Today’s Gospel is a profound meditation on the interplay of God’s grace and human action. Whatever good we do originates with, is supported by, and is brought to a conclusion by God’s grace. Our good starts with God. God inspires us, sustains us, and completes us. But God also expects us to do our part, offer our “widow’s mite,” use God’s dynamic grace and multiply it. Goodness is, after all, a building on God’s creation, appropriate to us who are his image and likeness and charged with dominion over that world.
The first two servants took what their Master entrusted them with and built on it, multiplied it. We, God’s servants, take what he entrusts us with and are called, by our free action, to build on it.
The “wicked, lazy servant” doesn’t even really know or appreciate what he’s been given. He’s too afraid to see the bigger picture, and so he squanders what he has, losing even that.
We must reckon with the fact that, in giving us freedom, God took a risk. He, in turn, expects us to take risks to multiply the good, to live life and to make that life better.

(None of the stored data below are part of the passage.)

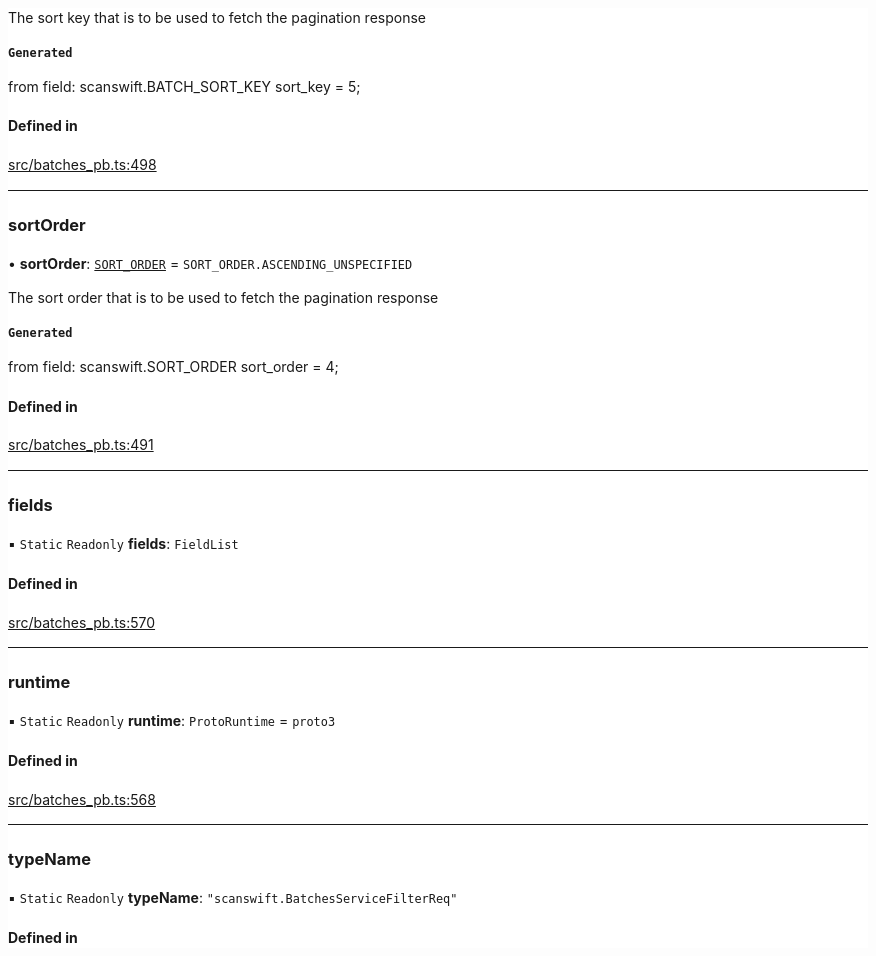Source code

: The sort key that is to be used to fetch the pagination response

**`Generated`**

from field: scanswift.BATCH_SORT_KEY sort_key = 5;

#### Defined in

[src/batches_pb.ts:498](https://github.com/TCUBEAI-TECHNOLOGIES-PRIVATE-LIMITED/ts-sdk/blob/85a94f2/src/batches_pb.ts#L498)

___

### sortOrder

• **sortOrder**: [`SORT_ORDER`](../enums/SORT_ORDER.md) = `SORT_ORDER.ASCENDING_UNSPECIFIED`

The sort order that is to be used to fetch the pagination response

**`Generated`**

from field: scanswift.SORT_ORDER sort_order = 4;

#### Defined in

[src/batches_pb.ts:491](https://github.com/TCUBEAI-TECHNOLOGIES-PRIVATE-LIMITED/ts-sdk/blob/85a94f2/src/batches_pb.ts#L491)

___

### fields

▪ `Static` `Readonly` **fields**: `FieldList`

#### Defined in

[src/batches_pb.ts:570](https://github.com/TCUBEAI-TECHNOLOGIES-PRIVATE-LIMITED/ts-sdk/blob/85a94f2/src/batches_pb.ts#L570)

___

### runtime

▪ `Static` `Readonly` **runtime**: `ProtoRuntime` = `proto3`

#### Defined in

[src/batches_pb.ts:568](https://github.com/TCUBEAI-TECHNOLOGIES-PRIVATE-LIMITED/ts-sdk/blob/85a94f2/src/batches_pb.ts#L568)

___

### typeName

▪ `Static` `Readonly` **typeName**: ``"scanswift.BatchesServiceFilterReq"``

#### Defined in

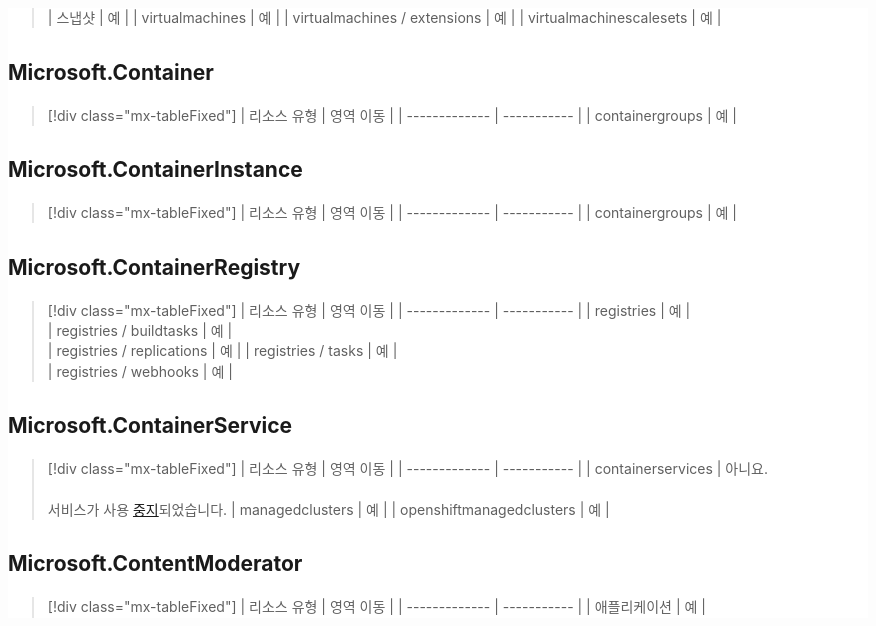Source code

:> | 스냅샷 | 예 | 
> | virtualmachines | 예 | 
> | virtualmachines / extensions | 예 | 
> | virtualmachinescalesets | 예 | 

## <a name="microsoftcontainer"></a>Microsoft.Container

> [!div class="mx-tableFixed"]
> | 리소스 유형 | 영역 이동 | 
> | ------------- | ----------- |
> | containergroups | 예 | 

## <a name="microsoftcontainerinstance"></a>Microsoft.ContainerInstance

> [!div class="mx-tableFixed"]
> | 리소스 유형 | 영역 이동 | 
> | ------------- | ----------- |
> | containergroups | 예 | 

## <a name="microsoftcontainerregistry"></a>Microsoft.ContainerRegistry

> [!div class="mx-tableFixed"]
> | 리소스 유형 | 영역 이동 | 
> | ------------- | ----------- |
> | registries | 예 |  
> | registries / buildtasks | 예 |  
> | registries / replications | 예 | 
> | registries / tasks | 예 |  
> | registries / webhooks | 예 | 

## <a name="microsoftcontainerservice"></a>Microsoft.ContainerService

> [!div class="mx-tableFixed"]
> | 리소스 유형 | 영역 이동 | 
> | ------------- | ----------- |
> | containerservices | 아니요.<br/><br/> 서비스가 사용 [중지](https://azure.microsoft.com/updates/azure-container-service-will-retire-on-january-31-2020/)되었습니다.
> | managedclusters | 예 | 
> | openshiftmanagedclusters | 예 | 

## <a name="microsoftcontentmoderator"></a>Microsoft.ContentModerator

> [!div class="mx-tableFixed"]
> | 리소스 유형 | 영역 이동 | 
> | ------------- | ----------- |
> | 애플리케이션 | 예 | 

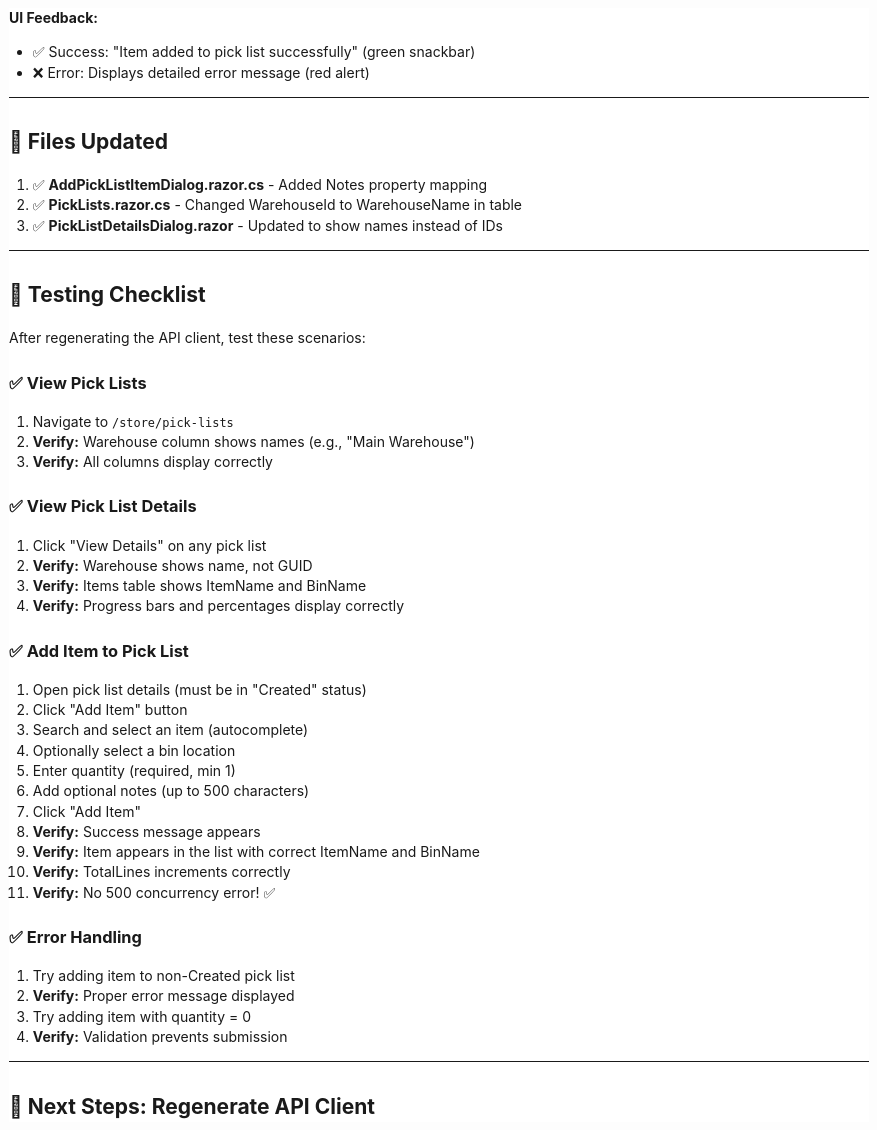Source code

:**UI Feedback:**
- ✅ Success: "Item added to pick list successfully" (green snackbar)
- ❌ Error: Displays detailed error message (red alert)

---

## 📁 Files Updated

1. ✅ **AddPickListItemDialog.razor.cs** - Added Notes property mapping
2. ✅ **PickLists.razor.cs** - Changed WarehouseId to WarehouseName in table
3. ✅ **PickListDetailsDialog.razor** - Updated to show names instead of IDs

---

## 🧪 Testing Checklist

After regenerating the API client, test these scenarios:

### ✅ View Pick Lists
1. Navigate to `/store/pick-lists`
2. **Verify:** Warehouse column shows names (e.g., "Main Warehouse")
3. **Verify:** All columns display correctly

### ✅ View Pick List Details
1. Click "View Details" on any pick list
2. **Verify:** Warehouse shows name, not GUID
3. **Verify:** Items table shows ItemName and BinName
4. **Verify:** Progress bars and percentages display correctly

### ✅ Add Item to Pick List
1. Open pick list details (must be in "Created" status)
2. Click "Add Item" button
3. Search and select an item (autocomplete)
4. Optionally select a bin location
5. Enter quantity (required, min 1)
6. Add optional notes (up to 500 characters)
7. Click "Add Item"
8. **Verify:** Success message appears
9. **Verify:** Item appears in the list with correct ItemName and BinName
10. **Verify:** TotalLines increments correctly
11. **Verify:** No 500 concurrency error! ✅

### ✅ Error Handling
1. Try adding item to non-Created pick list
2. **Verify:** Proper error message displayed
3. Try adding item with quantity = 0
4. **Verify:** Validation prevents submission

---

## 🔄 Next Steps: Regenerate API Client
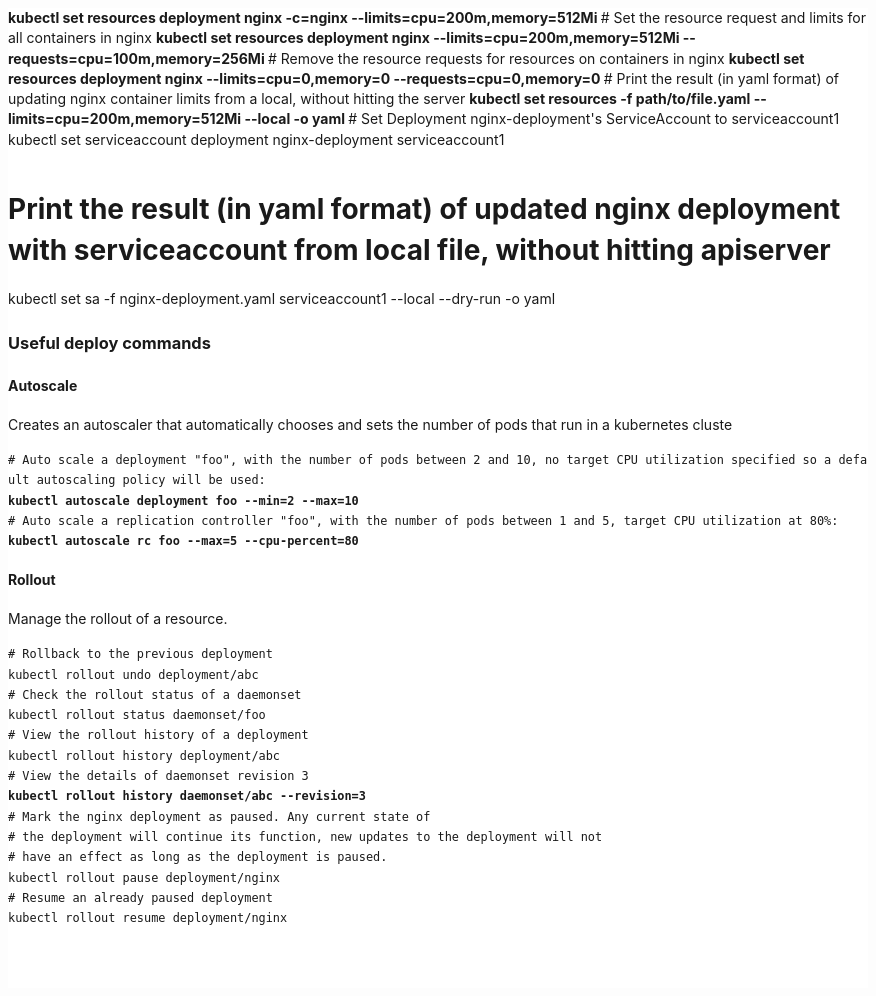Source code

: <strong>kubectl set resources deployment nginx -c=nginx --limits=cpu=200m,memory=512Mi
</strong># Set the resource request and limits for all containers in nginx
<strong>kubectl set resources deployment nginx --limits=cpu=200m,memory=512Mi --requests=cpu=100m,memory=256Mi
</strong># Remove the resource requests for resources on containers in nginx
<strong>kubectl set resources deployment nginx --limits=cpu=0,memory=0 --requests=cpu=0,memory=0
</strong># Print the result (in yaml format) of updating nginx container limits from a local, without hitting the server
<strong>kubectl set resources -f path/to/file.yaml --limits=cpu=200m,memory=512Mi --local -o yaml
</strong># Set Deployment nginx-deployment's ServiceAccount to serviceaccount1
kubectl set serviceaccount deployment nginx-deployment serviceaccount1
# Print the result (in yaml format) of updated nginx deployment with serviceaccount from local file, without hitting apiserver
kubectl set sa -f nginx-deployment.yaml serviceaccount1 --local --dry-run -o yaml
</code></pre>

### Useful deploy commands <a href="#useful-deploy-commands" id="useful-deploy-commands"></a>

#### Autoscale <a href="#autoscale" id="autoscale"></a>

Creates an autoscaler that automatically chooses and sets the number of pods that run in a kubernetes cluste

<pre><code># Auto scale a deployment "foo", with the number of pods between 2 and 10, no target CPU utilization specified so a default autoscaling policy will be used:
<strong>kubectl autoscale deployment foo --min=2 --max=10
</strong># Auto scale a replication controller "foo", with the number of pods between 1 and 5, target CPU utilization at 80%:
<strong>kubectl autoscale rc foo --max=5 --cpu-percent=80
</strong></code></pre>

#### Rollout <a href="#rollout" id="rollout"></a>

Manage the rollout of a resource.

<pre><code># Rollback to the previous deployment
kubectl rollout undo deployment/abc
# Check the rollout status of a daemonset
kubectl rollout status daemonset/foo
# View the rollout history of a deployment
kubectl rollout history deployment/abc
# View the details of daemonset revision 3
<strong>kubectl rollout history daemonset/abc --revision=3
</strong># Mark the nginx deployment as paused. Any current state of
# the deployment will continue its function, new updates to the deployment will not
# have an effect as long as the deployment is paused.
kubectl rollout pause deployment/nginx
# Resume an already paused deployment
kubectl rollout resume deployment/nginx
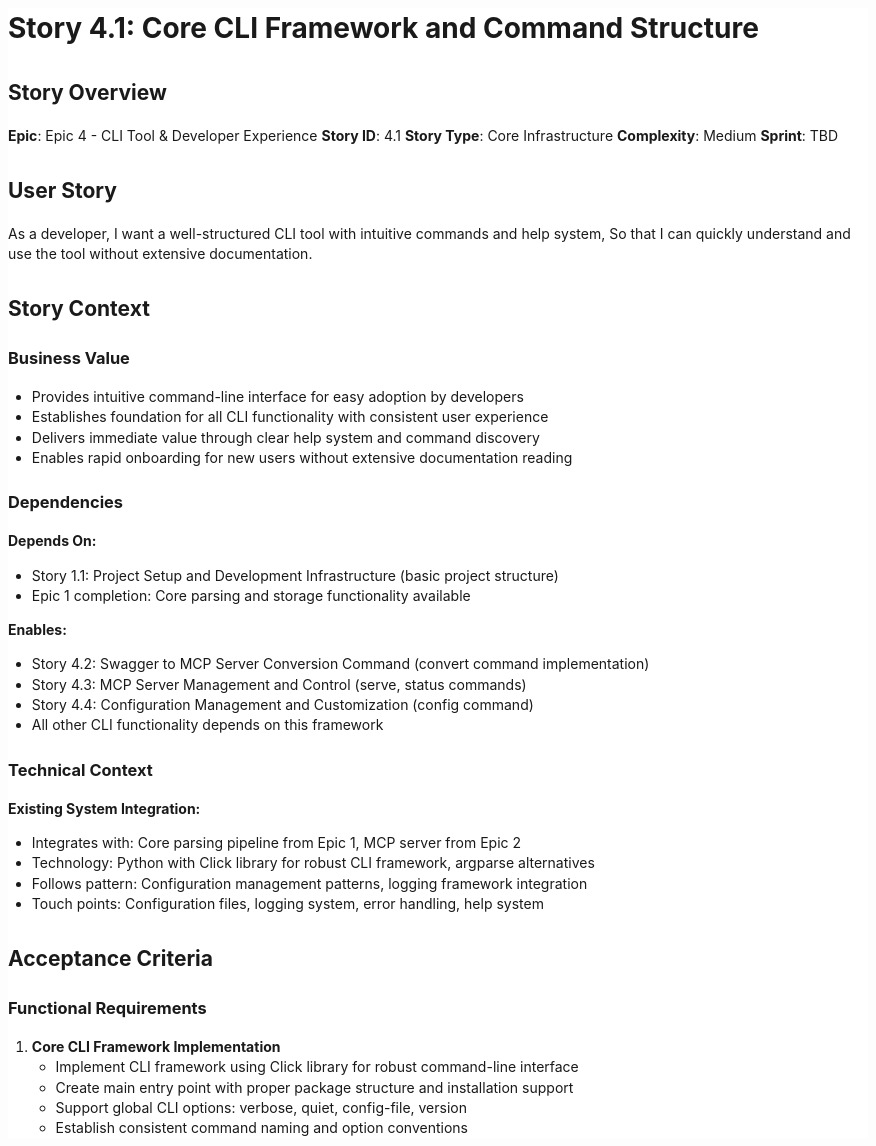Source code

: # Story 4.1: Core CLI Framework and Command Structure

## Story Overview
**Epic**: Epic 4 - CLI Tool & Developer Experience
**Story ID**: 4.1
**Story Type**: Core Infrastructure
**Complexity**: Medium
**Sprint**: TBD

## User Story
As a developer,
I want a well-structured CLI tool with intuitive commands and help system,
So that I can quickly understand and use the tool without extensive documentation.

## Story Context

### Business Value
- Provides intuitive command-line interface for easy adoption by developers
- Establishes foundation for all CLI functionality with consistent user experience
- Delivers immediate value through clear help system and command discovery
- Enables rapid onboarding for new users without extensive documentation reading

### Dependencies
**Depends On:**
- Story 1.1: Project Setup and Development Infrastructure (basic project structure)
- Epic 1 completion: Core parsing and storage functionality available

**Enables:**
- Story 4.2: Swagger to MCP Server Conversion Command (convert command implementation)
- Story 4.3: MCP Server Management and Control (serve, status commands)
- Story 4.4: Configuration Management and Customization (config command)
- All other CLI functionality depends on this framework

### Technical Context
**Existing System Integration:**
- Integrates with: Core parsing pipeline from Epic 1, MCP server from Epic 2
- Technology: Python with Click library for robust CLI framework, argparse alternatives
- Follows pattern: Configuration management patterns, logging framework integration
- Touch points: Configuration files, logging system, error handling, help system

## Acceptance Criteria

### Functional Requirements
1. **Core CLI Framework Implementation**
   - Implement CLI framework using Click library for robust command-line interface
   - Create main entry point with proper package structure and installation support
   - Support global CLI options: verbose, quiet, config-file, version
   - Establish consistent command naming and option conventions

(That lazy servant is almost like classical Protestant theology which, by denying man’s ability — even under grace — to perform good works, throws the whole matter of “faith alone,” sola fides, on God. It doesn’t recognize that God’s faith in man, which entrusted the talent, should be paired with man’s good works under grace to multiply it.)
So, at the end of our lives, will we be able to acknowledge that the graces God gave us — every inspiration, every opportunity, every love — were put to good use, multiplied to increase good and love in their wake? That God’s faith in us was well-placed? I was always very impressed by a question St. Josemaría Escrivá posed in a meditation about how to think about standing before God’s Judgment seat. “Does your soul not burn with the desire to make your Father God happy when He has to judge you?” (The Way, no. 746). Think about it: do we ever think whether we are leading our lives in such a way that, when God has to judge us, he can proudly say, “That’s my boy! That’s my girl!”
Today’s Gospel is illustrated in art by the contemporary Russian painter, Andrey Nikolaevich Mironov. “Притча o талантах” (The Parable of the Talents) is a 2013 oil painting. I chose it because it focuses on the moment opposite from de Poorter’s painting. De Poorter examines the accounting of what the servant did with the talent. Mironov captures rather what I think is the critical moment. The servant has just been entrusted with that talent. It’s maybe something he’s never seen in his life. He looks at what is in his hands and now faces the moment of decision: “What do I do with it? I’ve never had anything like this, and yes, my Master is a hard man who reaps where he never sowed. This is a treasure, an opportunity like one I’ve never had before. But I’m afraid. Now what do I do?”
Isn’t that a question we all need to ask ourselves before we have to make an accounting, an accounting that hopefully makes God happy?